■ TASK STATEMENT
Exact wording is required: transcribe all the entries and leave the images out.

■ DATA PROVIDED
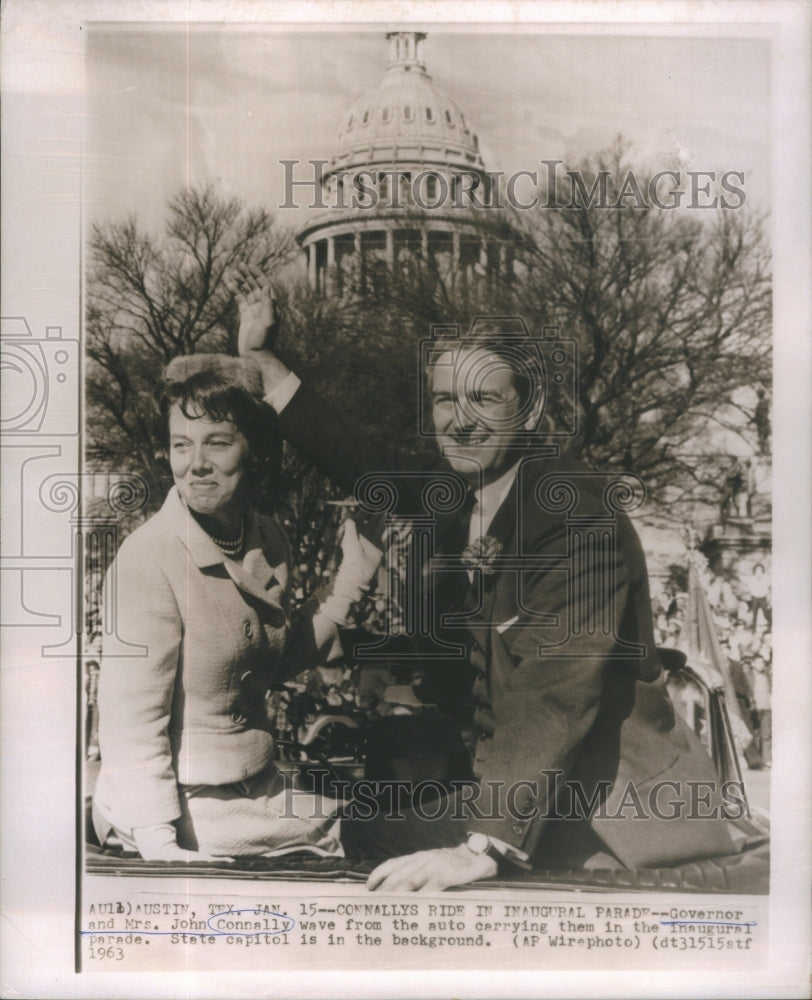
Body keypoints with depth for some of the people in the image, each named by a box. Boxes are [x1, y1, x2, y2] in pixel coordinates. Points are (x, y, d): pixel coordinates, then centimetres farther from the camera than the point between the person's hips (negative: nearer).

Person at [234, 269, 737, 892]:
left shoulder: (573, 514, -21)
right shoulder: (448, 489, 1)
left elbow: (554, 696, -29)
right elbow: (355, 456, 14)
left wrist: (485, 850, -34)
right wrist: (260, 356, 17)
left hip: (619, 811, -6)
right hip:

■ OUTPUT BELOW
Body keypoints with depth for some of the people in the image, each named by a box. Boxes are [x1, y1, x2, y2] in pixel coordinates. Points are (x, y, d): pixel coordinates, then centimetres farther from the camera than the point between the person's hips (negative: nearer).

Person at [234, 269, 737, 892]:
left shoulder: (573, 514, -21)
right shoulder: (448, 489, 1)
left elbow: (554, 696, -29)
right elbow: (355, 456, 14)
left wrist: (485, 850, -34)
right wrist: (260, 356, 17)
left hip: (619, 811, -6)
right hip:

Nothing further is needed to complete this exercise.